- [EXTRAIT DE PAGE]:
------------------------------------
BRÉSIL - I. La situation de l’Eglise catholique

Alberto Antoniazzi

vendredi 1er juillet 2005, par Dial

Dans ce dossier, Dial publie le document intitulé « Pourquoi le panorama religieux du Brésil a-t-il tant changé ? », rédigé par Alberto Antoniazzi et publié en encart dans le Bulletin hebdomadaire de la Conférence nationale des évêques brésiliens (CNBB), les 18 et 24 novembre 2004. La situation de l’Eglise catholique, qui connaît une baisse réelle en pourcentage de la population brésilienne fait l’objet de ce premier article, celle des Eglises évangéliques, dont la croissance est effective, est présentée dans l’article suivant ainsi que la situation des « autres religions » et des « sans-religion ». L’auteur, après avoir fait un état précis des lieux, propose des hypothèses explicatives des changements en cours.


Entre 1991 et 2000, le pourcentage des catholiques a baissé de 83,3% à 73,9%, celui des évangéliques a augmenté de 9% à 15,6%, celui des « sans-religion » est monté de 4,7 % à 7,4 %.

Comment comprendre ce changement ? Quelle est la responsabilité de l’Eglise catholique ?
------------------------------------
- [ENTRÉES FOURNIES]:
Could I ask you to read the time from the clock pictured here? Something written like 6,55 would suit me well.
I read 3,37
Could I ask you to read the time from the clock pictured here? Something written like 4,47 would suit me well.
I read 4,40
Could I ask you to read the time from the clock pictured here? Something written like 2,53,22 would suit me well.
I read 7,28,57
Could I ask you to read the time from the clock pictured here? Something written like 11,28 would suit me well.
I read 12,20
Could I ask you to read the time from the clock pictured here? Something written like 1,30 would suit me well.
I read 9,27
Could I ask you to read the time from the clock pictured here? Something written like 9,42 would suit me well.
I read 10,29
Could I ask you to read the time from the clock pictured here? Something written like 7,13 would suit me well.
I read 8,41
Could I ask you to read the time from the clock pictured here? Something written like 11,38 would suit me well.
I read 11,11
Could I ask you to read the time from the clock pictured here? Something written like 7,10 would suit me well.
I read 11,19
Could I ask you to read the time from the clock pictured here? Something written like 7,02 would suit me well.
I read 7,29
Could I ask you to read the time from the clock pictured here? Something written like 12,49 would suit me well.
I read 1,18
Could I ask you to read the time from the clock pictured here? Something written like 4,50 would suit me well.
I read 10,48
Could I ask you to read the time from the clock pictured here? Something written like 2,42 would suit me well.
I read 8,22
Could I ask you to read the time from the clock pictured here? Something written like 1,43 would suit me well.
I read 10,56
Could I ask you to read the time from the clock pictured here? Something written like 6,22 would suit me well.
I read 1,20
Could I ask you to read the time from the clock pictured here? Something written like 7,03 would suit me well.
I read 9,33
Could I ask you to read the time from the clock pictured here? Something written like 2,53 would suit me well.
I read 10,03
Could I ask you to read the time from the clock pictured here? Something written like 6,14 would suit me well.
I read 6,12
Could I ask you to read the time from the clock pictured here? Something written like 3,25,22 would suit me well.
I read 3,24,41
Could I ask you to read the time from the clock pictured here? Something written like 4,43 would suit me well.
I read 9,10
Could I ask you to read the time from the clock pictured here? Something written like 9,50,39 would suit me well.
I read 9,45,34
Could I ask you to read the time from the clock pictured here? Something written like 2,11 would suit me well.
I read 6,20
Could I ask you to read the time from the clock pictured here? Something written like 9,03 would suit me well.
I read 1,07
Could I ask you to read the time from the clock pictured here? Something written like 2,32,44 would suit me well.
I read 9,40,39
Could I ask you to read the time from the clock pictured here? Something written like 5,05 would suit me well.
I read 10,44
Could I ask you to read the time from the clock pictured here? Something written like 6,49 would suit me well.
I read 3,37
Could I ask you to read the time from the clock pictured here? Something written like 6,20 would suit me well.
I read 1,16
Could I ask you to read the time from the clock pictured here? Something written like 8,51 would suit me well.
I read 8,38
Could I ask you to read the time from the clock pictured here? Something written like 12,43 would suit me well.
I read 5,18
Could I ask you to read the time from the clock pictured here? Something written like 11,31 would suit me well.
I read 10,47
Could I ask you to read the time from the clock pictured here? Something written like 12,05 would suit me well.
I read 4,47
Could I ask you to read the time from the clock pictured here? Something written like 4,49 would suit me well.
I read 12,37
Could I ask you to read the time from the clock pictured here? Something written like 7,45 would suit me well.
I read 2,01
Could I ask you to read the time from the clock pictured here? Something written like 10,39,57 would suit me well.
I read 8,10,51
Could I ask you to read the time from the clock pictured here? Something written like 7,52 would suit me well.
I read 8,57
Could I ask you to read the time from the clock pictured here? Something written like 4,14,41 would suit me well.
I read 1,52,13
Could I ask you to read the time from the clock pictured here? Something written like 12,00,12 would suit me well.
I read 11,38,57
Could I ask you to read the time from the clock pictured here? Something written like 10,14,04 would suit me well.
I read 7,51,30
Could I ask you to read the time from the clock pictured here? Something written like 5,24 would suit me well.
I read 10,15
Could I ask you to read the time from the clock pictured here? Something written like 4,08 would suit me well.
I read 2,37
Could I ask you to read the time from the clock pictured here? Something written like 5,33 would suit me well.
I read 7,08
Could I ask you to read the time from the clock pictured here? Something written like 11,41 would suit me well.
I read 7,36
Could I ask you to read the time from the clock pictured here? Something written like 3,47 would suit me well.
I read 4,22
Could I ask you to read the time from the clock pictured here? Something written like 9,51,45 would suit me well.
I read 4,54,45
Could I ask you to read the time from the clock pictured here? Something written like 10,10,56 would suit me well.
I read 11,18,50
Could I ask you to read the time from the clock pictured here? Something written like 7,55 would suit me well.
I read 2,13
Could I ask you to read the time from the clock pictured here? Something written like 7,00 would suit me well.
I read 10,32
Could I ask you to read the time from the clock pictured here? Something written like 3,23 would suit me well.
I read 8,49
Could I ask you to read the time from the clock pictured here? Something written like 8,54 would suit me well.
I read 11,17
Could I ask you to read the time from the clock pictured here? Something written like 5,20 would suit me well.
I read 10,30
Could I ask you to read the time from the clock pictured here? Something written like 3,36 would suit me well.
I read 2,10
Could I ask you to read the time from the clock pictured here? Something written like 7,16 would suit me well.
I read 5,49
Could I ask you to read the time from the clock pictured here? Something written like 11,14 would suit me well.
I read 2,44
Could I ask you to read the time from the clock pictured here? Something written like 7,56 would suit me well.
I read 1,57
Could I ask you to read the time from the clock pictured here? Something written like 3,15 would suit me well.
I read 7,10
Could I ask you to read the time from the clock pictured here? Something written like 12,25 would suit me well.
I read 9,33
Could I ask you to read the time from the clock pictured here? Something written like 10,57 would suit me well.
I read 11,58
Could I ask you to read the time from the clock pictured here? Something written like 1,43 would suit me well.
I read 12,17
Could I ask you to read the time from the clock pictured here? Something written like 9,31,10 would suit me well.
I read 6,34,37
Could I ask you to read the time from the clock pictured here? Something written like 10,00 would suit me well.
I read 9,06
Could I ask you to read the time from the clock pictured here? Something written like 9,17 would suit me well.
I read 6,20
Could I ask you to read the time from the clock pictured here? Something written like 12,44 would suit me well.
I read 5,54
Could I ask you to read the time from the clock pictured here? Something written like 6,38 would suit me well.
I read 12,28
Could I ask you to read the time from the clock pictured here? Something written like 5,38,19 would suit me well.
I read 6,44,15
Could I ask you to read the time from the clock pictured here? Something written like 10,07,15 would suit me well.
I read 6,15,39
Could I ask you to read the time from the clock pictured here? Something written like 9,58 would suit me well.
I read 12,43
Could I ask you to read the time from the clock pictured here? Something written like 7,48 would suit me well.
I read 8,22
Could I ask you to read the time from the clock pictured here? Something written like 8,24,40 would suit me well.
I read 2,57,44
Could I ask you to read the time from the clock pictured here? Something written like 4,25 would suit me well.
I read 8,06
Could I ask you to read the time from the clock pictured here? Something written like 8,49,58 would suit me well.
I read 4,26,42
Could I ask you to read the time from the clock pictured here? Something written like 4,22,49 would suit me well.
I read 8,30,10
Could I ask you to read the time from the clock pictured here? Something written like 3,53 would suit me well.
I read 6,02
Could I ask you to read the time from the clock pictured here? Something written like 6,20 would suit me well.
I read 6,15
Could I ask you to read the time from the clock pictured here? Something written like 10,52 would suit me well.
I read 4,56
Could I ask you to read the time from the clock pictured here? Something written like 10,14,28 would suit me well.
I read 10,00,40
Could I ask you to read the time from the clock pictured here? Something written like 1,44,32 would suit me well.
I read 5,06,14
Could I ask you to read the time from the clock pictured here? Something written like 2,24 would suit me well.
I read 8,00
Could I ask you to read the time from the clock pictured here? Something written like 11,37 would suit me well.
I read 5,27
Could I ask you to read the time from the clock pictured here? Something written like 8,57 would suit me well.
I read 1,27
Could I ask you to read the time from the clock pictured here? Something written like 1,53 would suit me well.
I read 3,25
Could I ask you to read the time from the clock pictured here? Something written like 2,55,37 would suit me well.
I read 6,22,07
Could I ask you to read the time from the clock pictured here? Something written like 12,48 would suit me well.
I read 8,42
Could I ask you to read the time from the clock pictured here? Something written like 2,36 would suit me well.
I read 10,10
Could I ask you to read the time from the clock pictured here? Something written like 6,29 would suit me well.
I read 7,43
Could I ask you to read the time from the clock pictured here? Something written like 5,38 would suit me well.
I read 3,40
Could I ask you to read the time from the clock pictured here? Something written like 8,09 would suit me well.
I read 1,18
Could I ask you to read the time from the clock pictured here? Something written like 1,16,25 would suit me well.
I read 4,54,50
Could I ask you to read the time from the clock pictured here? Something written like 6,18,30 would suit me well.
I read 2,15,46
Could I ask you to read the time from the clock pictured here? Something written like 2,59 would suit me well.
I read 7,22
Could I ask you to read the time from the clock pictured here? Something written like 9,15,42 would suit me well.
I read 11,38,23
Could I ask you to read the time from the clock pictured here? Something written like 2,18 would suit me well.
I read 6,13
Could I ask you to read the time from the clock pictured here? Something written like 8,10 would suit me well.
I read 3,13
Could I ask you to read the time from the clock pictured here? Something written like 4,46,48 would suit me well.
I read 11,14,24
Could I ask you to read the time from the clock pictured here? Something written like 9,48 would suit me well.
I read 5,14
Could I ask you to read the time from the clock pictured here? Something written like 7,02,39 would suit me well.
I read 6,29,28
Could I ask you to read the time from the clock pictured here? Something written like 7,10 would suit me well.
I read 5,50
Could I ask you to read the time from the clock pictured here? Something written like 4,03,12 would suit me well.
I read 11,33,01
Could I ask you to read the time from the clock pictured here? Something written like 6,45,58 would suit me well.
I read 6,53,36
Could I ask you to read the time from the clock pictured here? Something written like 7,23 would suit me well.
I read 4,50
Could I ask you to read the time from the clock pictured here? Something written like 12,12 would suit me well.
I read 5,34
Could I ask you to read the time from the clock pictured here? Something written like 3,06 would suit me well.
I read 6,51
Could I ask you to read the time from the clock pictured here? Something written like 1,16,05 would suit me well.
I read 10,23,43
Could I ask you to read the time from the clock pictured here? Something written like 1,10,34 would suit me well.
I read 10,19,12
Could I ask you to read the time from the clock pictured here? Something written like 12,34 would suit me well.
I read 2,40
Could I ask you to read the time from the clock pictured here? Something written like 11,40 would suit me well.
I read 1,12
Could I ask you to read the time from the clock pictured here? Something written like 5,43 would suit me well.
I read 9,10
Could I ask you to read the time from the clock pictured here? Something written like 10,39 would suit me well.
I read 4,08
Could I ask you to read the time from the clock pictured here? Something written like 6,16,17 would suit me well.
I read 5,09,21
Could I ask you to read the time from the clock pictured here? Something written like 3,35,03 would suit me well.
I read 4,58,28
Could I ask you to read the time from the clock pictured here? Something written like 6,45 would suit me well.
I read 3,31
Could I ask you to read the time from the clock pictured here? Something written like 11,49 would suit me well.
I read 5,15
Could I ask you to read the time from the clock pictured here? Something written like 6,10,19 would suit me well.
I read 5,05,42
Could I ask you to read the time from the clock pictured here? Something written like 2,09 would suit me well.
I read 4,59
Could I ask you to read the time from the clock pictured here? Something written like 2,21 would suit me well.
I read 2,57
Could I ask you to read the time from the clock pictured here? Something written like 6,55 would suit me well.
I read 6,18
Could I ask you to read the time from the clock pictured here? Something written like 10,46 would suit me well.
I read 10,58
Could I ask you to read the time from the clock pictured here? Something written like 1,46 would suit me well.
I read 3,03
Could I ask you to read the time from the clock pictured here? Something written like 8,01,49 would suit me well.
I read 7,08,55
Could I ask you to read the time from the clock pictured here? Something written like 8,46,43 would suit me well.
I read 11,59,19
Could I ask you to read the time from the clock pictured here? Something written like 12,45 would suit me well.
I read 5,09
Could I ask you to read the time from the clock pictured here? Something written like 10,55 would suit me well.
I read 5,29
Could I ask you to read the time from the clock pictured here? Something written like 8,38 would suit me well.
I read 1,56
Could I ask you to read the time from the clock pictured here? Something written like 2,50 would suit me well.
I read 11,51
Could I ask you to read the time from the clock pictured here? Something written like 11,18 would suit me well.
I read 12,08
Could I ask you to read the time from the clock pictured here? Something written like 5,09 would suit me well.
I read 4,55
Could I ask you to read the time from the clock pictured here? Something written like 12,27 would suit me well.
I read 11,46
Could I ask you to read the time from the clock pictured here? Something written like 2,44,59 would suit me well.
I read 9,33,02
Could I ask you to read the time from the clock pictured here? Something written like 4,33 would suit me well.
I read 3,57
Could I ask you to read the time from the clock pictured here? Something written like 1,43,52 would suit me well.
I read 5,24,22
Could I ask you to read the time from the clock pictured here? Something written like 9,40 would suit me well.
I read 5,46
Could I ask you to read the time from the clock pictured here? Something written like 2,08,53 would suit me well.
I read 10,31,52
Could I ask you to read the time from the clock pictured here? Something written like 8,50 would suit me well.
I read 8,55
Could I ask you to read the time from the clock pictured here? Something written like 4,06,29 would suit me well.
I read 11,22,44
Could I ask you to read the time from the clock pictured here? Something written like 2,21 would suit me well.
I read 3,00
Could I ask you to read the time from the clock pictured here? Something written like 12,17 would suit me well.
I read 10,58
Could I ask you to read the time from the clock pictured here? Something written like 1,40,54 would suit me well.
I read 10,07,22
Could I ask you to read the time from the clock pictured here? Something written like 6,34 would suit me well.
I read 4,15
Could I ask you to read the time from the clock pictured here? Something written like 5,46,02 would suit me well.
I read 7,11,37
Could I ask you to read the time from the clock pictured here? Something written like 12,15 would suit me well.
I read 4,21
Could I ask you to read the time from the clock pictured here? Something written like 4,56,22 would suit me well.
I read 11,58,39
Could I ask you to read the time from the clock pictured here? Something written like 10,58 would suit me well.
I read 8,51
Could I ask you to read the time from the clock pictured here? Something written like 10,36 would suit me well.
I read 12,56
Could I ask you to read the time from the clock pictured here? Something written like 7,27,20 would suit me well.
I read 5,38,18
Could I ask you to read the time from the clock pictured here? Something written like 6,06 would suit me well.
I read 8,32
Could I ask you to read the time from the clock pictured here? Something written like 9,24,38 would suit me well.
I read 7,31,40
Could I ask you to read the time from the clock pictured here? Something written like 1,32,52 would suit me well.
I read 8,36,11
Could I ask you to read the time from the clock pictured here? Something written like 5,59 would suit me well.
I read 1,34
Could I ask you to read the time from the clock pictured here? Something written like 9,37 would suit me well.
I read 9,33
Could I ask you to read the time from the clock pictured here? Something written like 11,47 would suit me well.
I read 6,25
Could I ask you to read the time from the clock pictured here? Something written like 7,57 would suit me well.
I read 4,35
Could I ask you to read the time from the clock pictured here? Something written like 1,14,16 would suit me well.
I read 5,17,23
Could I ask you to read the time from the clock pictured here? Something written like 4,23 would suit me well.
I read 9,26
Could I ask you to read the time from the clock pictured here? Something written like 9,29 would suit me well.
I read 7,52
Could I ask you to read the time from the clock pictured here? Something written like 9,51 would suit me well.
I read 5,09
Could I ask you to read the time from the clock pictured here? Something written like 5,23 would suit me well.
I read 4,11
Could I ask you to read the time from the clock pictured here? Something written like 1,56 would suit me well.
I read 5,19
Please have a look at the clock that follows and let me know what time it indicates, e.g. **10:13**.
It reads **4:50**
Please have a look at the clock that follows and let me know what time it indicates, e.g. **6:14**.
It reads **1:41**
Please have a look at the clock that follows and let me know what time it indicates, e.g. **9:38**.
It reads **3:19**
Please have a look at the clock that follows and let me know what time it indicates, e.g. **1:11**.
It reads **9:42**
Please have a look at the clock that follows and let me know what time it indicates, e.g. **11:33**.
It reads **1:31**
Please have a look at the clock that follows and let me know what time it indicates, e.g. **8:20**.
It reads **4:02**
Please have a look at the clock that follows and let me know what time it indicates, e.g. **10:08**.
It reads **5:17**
------------------------------------
- [TRAVAIL DEMANDÉ]:
Reprenez l'article sur la situation de l'Église catholique au Brésil après sa dernière phrase et rédigez-en la suite.

- [RÉPONSE ATTENDUE]:
Les résultats du recensement de 2000 relatifs aux religions ont été publiés il y a pas mal de temps, mais - sauf erreur de ma part – il y eut peu de débats sur les changements observés ni sur les causes. Quelques spéculations ou cris d’alarme ne manquèrent pas à l’occasion de la publication des données, mais leur présentation pourtant soigneuse et efficace dans le bel Atlas da Filiação Religiosa n’a pas motivé, du moins dans le cercle des pasteurs et théologiens de l’Eglise catholique, une analyse ni un débat approfondis.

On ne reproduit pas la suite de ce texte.